Monday, November 8, 2010
a preface to exploring empirical feeling
Thinking about feeling can be tenably understood as thinking about the holism of our embodied enactivity (our being, wholly comprehended), which is beyond my aim here.
Soon, I’m going to focus on some leading “positive” psychologists’ sense of “emotions,” which is much less than a rich comprehension of feeling (those psychologists might readily agree). The notion of “positive emotion” in empirical psychology is normalistically oriented (which is good for statistical methods), i.e., conventionalist and constrained, unlike a richness of feeling one may find in actual life.
Of course, empirical psychologists study what is amenable to replicative methods. It’s useful to at least understand the manifold of common sense (i.e., statistical generality, in terms that are measurable). But then they might agree that fairness to feeling eludes empirical research, leaving to arts and humanities prospects for highly understanding. So, understanding the domain of normal (empirical) psychology’s “positive emotion” can be useful for situating how feeling beyond that goes, particularly relative to values of high individuation (high valuing), creativity (high aspiration), the inquiring mind (cognitive interest), and artfulness (conceivability)—beyond parsing most-common, most-shared understandings.

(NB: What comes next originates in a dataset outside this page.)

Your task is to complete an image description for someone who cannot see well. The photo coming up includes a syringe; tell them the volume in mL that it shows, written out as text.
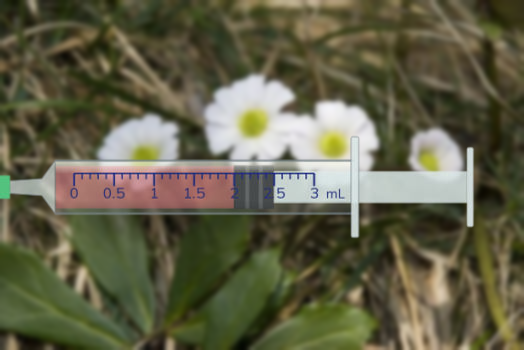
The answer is 2 mL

One abstracts from human feeling by considering it apart from engaged and meaningful lives (which some leading “positive psychologists” emphasize, I’m glad to find). I’m especially interested in how valuing, aspiration, cognitive interest, and conceivability are integral to engaged, meaningful lives, such that understanding feeling appropriately is to understand feeling relative to engaged meaningfulness. Empirical psychologists might agree, but anyway defend the usefulness of what they can empirically research, abstracted from actual lives (i.e., intentionality, enactivity, engagement, and meaningfulness). To understand feeling in its ownmost landscape, I look to narrative reflectivity.